Tuesday, August 21, 2007

brave dog survives danger, shoddy writing

so cnn had this story on the air about a fourteen-year-old dalmatian that got stuck in a storm drain underground for four days; concerned friends and family eventually rescued him.

i went to the web to find an article of this happy-ending story that i could forward to my wife and her sister (both ardent dog lovers)

and this.... this is the first article i find:

KLTV in Tyler - proofread what you put on your website
________________________________________________________-
8/21/07 Wayne County , West Virginia
Dog Buried Alive Trapped Four Days Underground

Dog trapped underground in a storm drain for four days has been rescued.

Listen carefully, and you'll hear a grown man cry: Tears of triumph over tragedy. Finding his buried dog: alive.

This is a story of sheer perseverance! It could have had a completely different ending. The threat of a cave in, after heavy rain, was very real!

Alex the Dalmation was trapped 15 feet underground in an old storm drain. He crawled in to cool offand got stuck.

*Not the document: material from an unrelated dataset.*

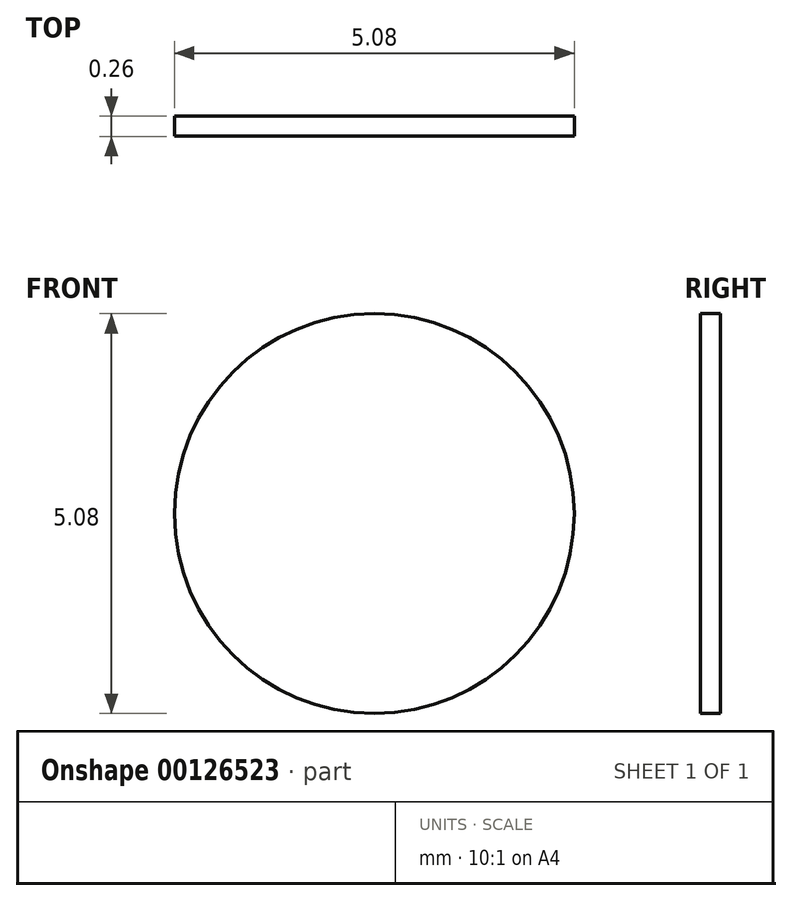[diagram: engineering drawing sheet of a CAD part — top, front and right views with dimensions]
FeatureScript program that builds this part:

A danger, not only to the trapped dog, but it's owner: who had been digging for days to try and free Alex. A friend with a backhoe came to help, inching dangerously close. It's giant, iron claw capable of ripping the animal in half. A hole large enough to swallow this ladder whole and everyone and everything in it.

That was the thing we had to whisper a little prayer for last night, because these dogs get to be like part of the family.

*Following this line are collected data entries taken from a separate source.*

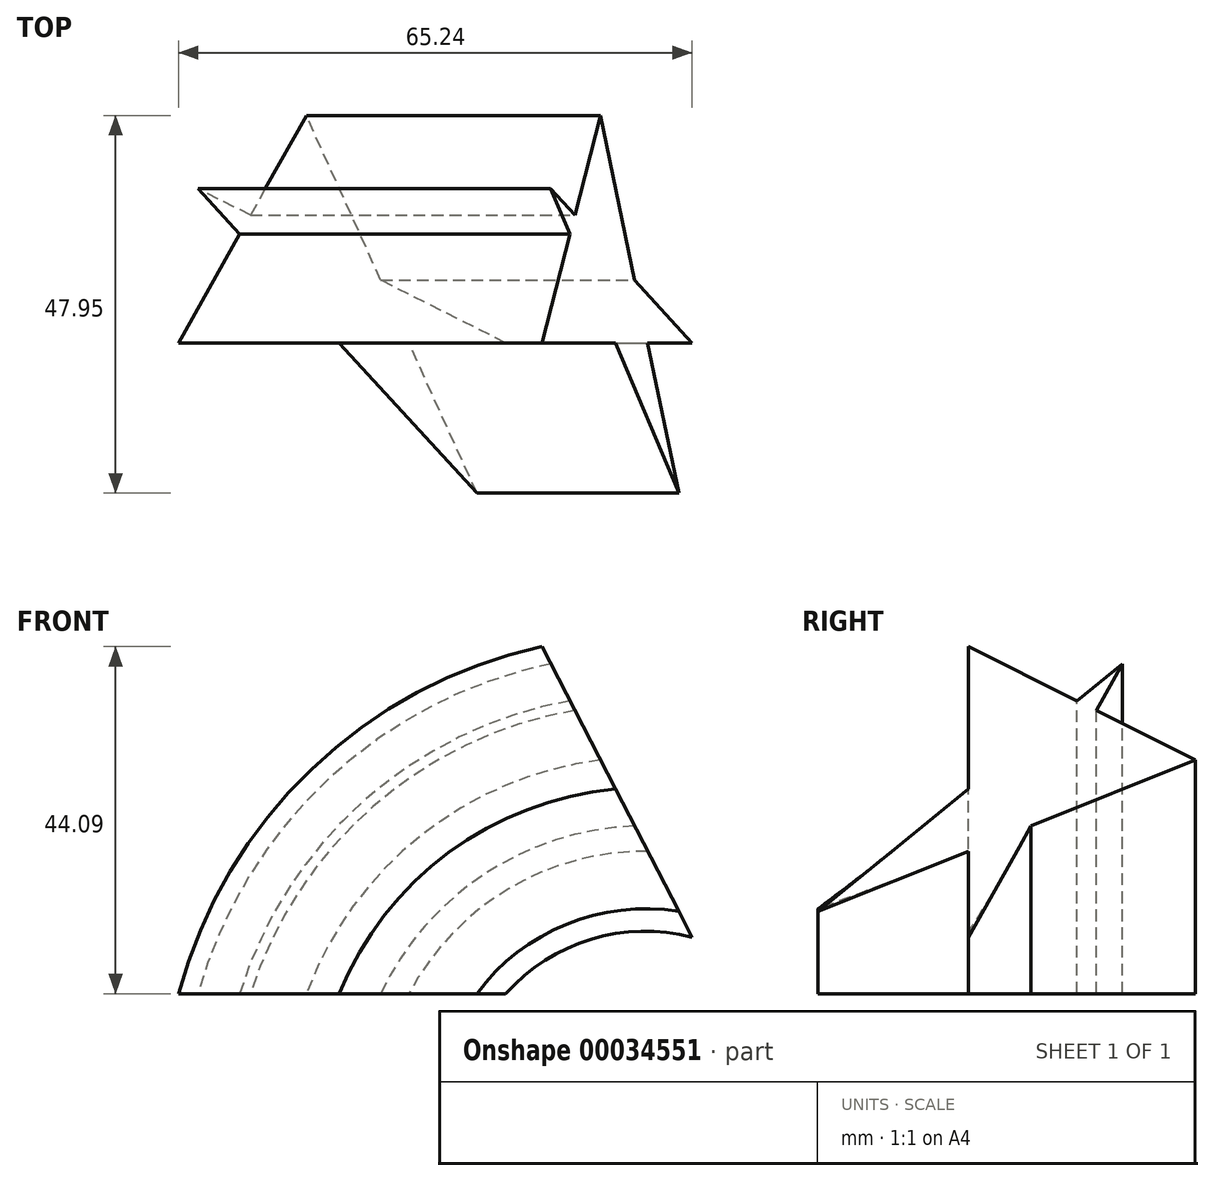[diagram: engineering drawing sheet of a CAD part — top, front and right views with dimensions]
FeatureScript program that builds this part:
annotation { "Feature Type Name" : "Feature", "Feature Type Description" : "" }
export const myFeature = defineFeature(function(context is Context, id is Id, definition is map)
    precondition{}
    {
        {
            var Q0;
            Q0=qCreatedBy(makeId("Top.planeOp"),FACE);
            var sketch = newSketch(context, id + "F0", { "sketchPlane" : qUnion([Q0])});
            skLineSegment(sketch, "E0", {"start": v(-20.94, 12.42) * mm, "end": v(-15.65, 6.65) * mm});
            skLineSegment(sketch, "E1", {"start": v(14.47, -26.23) * mm, "end": v(5.86, -7.14) * mm});
            skLineSegment(sketch, "E2", {"start": v(-7.17, 21.72) * mm, "end": v(-14.28, 9.09) * mm});
            skLineSegment(sketch, "E3", {"start": v(-23.41, -7.14) * mm, "end": v(-3.02, -7.14) * mm});
            skLineSegment(sketch, "E4", {"start": v(18.15, -7.14) * mm, "end": v(2.27, 0.8) * mm});
            skLineSegment(sketch, "E5.trimOffspring", {"start": v(-14.28, 9.09) * mm, "end": v(-20.94, 12.42) * mm});
            skLineSegment(sketch, "E6.trimOffspring", {"start": v(-3.02, -7.14) * mm, "end": v(14.47, -26.23) * mm});
            skLineSegment(sketch, "E7.trimOffspring", {"start": v(-15.65, 6.65) * mm, "end": v(-23.41, -7.14) * mm});
            skLineSegment(sketch, "E8.trimOffspring", {"start": v(5.86, -7.14) * mm, "end": v(18.15, -7.14) * mm});
            skLineSegment(sketch, "E9.trimOffspring", {"start": v(2.27, 0.8) * mm, "end": v(-7.17, 21.72) * mm});
            skSolve(sketch);
        }
        {
            var Q0;
            Q0=qCreatedBy(makeId("Front.planeOp"),FACE);
            var sketch = newSketch(context, id + "F1", { "sketchPlane" : qUnion([Q0])});
            skArc(sketch, "E10", {"start": v(26.84, 36.14) * mm, "mid": v(1.13, 23.86) * mm, "end": v(-14.45, 0) * mm});
            skSolve(sketch);
        }
        {
            var Q0;
            Q0=makeQuery(id+"F0.imprint","IMPRINT",FACE,{"disambiguationData":[TD([[makeQuery(id+"F0.imprint","IMPRINT",EDGE,{"derivedFrom":sQuery(id+"F0.wireOp",EDGE,"E0")}),1.0]])]});
            var Q1;
            Q1=sQuery(id+"F1.wireOp",EDGE,"E10");
            sweep(context, id + "F2", {"profiles" : qUnion([Q0]), "path" : qUnion([Q1])});
        }
    });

But after 4 days of searching and two days of digging, Alex, was free.

For 14 years he has bee a part of Thompson family.

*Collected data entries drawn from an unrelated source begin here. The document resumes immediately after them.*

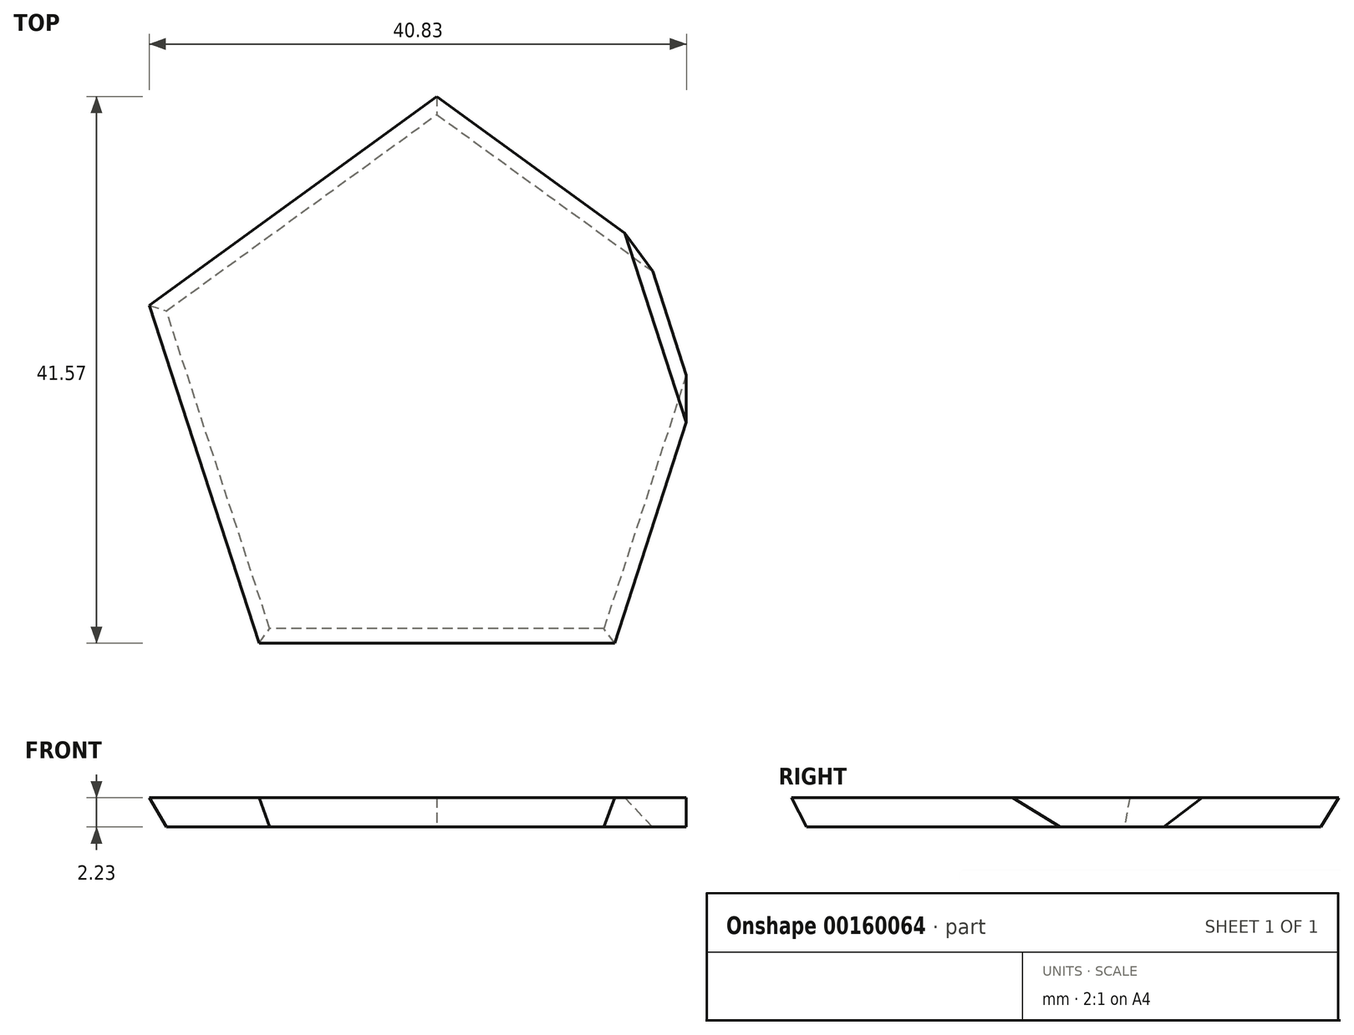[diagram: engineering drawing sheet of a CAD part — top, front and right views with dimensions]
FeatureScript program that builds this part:
annotation { "Feature Type Name" : "Feature", "Feature Type Description" : "" }
export const myFeature = defineFeature(function(context is Context, id is Id, definition is map)
    precondition{}
    {
        {
            var Q0;
            Q0=qCreatedBy(makeId("Top.planeOp"),FACE);
            var sketch = newSketch(context, id + "F0", { "sketchPlane" : qUnion([Q0])});
            skCircle(sketch, "E0.cCircle", {"center": v(0, 0) * mm, "radius": 17.48 * mm, "construction": true});
            skLineSegment(sketch, "E0.0", {"start": v(20.55, 6.68) * mm, "end": v(12.7, -17.48) * mm});
            skLineSegment(sketch, "E0.1", {"start": v(12.7, -17.48) * mm, "end": v(-12.7, -17.48) * mm});
            skLineSegment(sketch, "E0.2", {"start": v(-12.7, -17.48) * mm, "end": v(-20.55, 6.68) * mm});
            skLineSegment(sketch, "E0.3", {"start": v(-20.55, 6.68) * mm, "end": v(0, 21.6) * mm});
            skLineSegment(sketch, "E0.4", {"start": v(0, 21.6) * mm, "end": v(20.55, 6.68) * mm});
            skPoint(sketch, "E0.0.midPoint", {"position": v(16.62, -5.4) * mm});
            skSolve(sketch);
        }
        {
            var Q0;
            Q0 = qSketchRegion(id + "F0", true);
            extrude(context, id + "F1", {"entities" : qUnion([Q0]), "depth" : ((1 / sin(36 * degree)) * (sin(18 * degree) + 1)) * mm, "hasDraft" : true, "draftAngle" : acos(-1 / sqrt(5)) - 90 * degree});
        }
        {
            var Q0;
            Q0=makeQuery(id+"F1.opExtrude","CAP_FACE",FACE,{"disambiguationData":[OSD([sQuery(id+"F0.wireOp",EDGE,"E0.0"),sQuery(id+"F0.wireOp",EDGE,"E0.1"),sQuery(id+"F0.wireOp",EDGE,"E0.2"),sQuery(id+"F0.wireOp",EDGE,"E0.3"),sQuery(id+"F0.wireOp",EDGE,"E0.4")])],"isStart":false});
            var sketch = newSketch(context, id + "F2", { "sketchPlane" : qUnion([Q0])});
            skCircle(sketch, "E1.cCircle", {"center": v(0, 0) * mm, "radius": 17.48 * mm, "construction": true});
            skLineSegment(sketch, "E1.0", {"start": v(12.7, 17.48) * mm, "end": v(20.55, -6.68) * mm});
            skLineSegment(sketch, "E1.1", {"start": v(20.55, -6.68) * mm, "end": v(0, -21.6) * mm});
            skLineSegment(sketch, "E1.2", {"start": v(0, -21.6) * mm, "end": v(-20.55, -6.68) * mm});
            skLineSegment(sketch, "E1.3", {"start": v(-20.55, -6.68) * mm, "end": v(-12.7, 17.48) * mm});
            skLineSegment(sketch, "E1.4", {"start": v(-12.7, 17.48) * mm, "end": v(12.7, 17.48) * mm});
            skPoint(sketch, "E1.0.midPoint", {"position": v(16.62, 5.4) * mm});
            skSolve(sketch);
        }
        {
            var Q0;
            Q0=makeQuery(id+"F2.imprint","IMPRINT",FACE,{"disambiguationData":[TD([[makeQuery(id+"F2.imprint","IMPRINT",EDGE,{"derivedFrom":sQuery(id+"F2.wireOp",EDGE,"E1.0")}),1.0]])]});
            extrude(context, id + "F3", {"entities" : qUnion([Q0]), "operationType" : NewBodyOperationType.REMOVE, "oppositeDirection" : true, "depth" : ((1 / sin(36 * degree)) * (sin(18 * degree) + 1)) * mm, "hasDraft" : true, "draftAngle" : acos(-1 / sqrt(5)) - 90 * degree, "draftPullDirection" : true});
        }
    });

Alex was taken to the vet, early this afternoon: he arrived on a stretcher. iI's a miracle.

______________________________________________________


a veritable minefield of:
- exclamation points! !! !
- colons and commas dispersed on a seemingly random basis
- fragment sentences that start almost in mid-thought and end jarringly abrupt
- apostrophes where no apostrophe should be
- missing letters and misspelled words


it's so bad, it's almost poetic. brave, brave doggy.

Thursday, August 09, 2007

30 is the new 20

hey, my friend of friends, Steven, who in the beginning gave birth to this website, was given birth to on this earth this day thirty years ago!

so happiest of birthdays to you Steve, my contemporary. if your thirtieth year is anything like mine it'll usher in an era of curiously increased focus on the richness of the green color of the lawn grass bordering your domicile. then again, recent home ownership may have contaminated me as a subject for purposes of the scientific "age 29 vs age 30" study.

Wednesday, August 08, 2007

i'm alive

that is to say, i'm more alive than my blog has been of late.

same excuse remains: work and process of moving into home, trying to keep track of all the things to buy and errands to run.

bright spot of hope: probably going to get a new laptop soon so i can take care of my computer reponsibilities wirelessly from the comfort of our couch at home. this will enable some more responsible blogging frequency (and possibly catching up on old post ideas that have been mouldering) than what i am able to accomplish at odd moments during the workday

Wednesday, July 18, 2007

another FOX News watch post? ...... yes

ok this is going to be kind of a weak post after almost a month's absence but been super-busy with goings-on at work and home, both environments being full of much activity. i'll deal with the backlog of post ideas later, but for now:

the subtitle script as Fox News' own Neil Cavuto interviews one football player to get his thoughts on how the wealth of another football player was not sufficient to remove said other football player from enjoying rougher, less socially acceptable hobbies:

"Ladainian Tomlinson thoughts on the the Vick dogfighting case"

first the Fox News monkey typist is a poor grammar student, now he's a stutterer.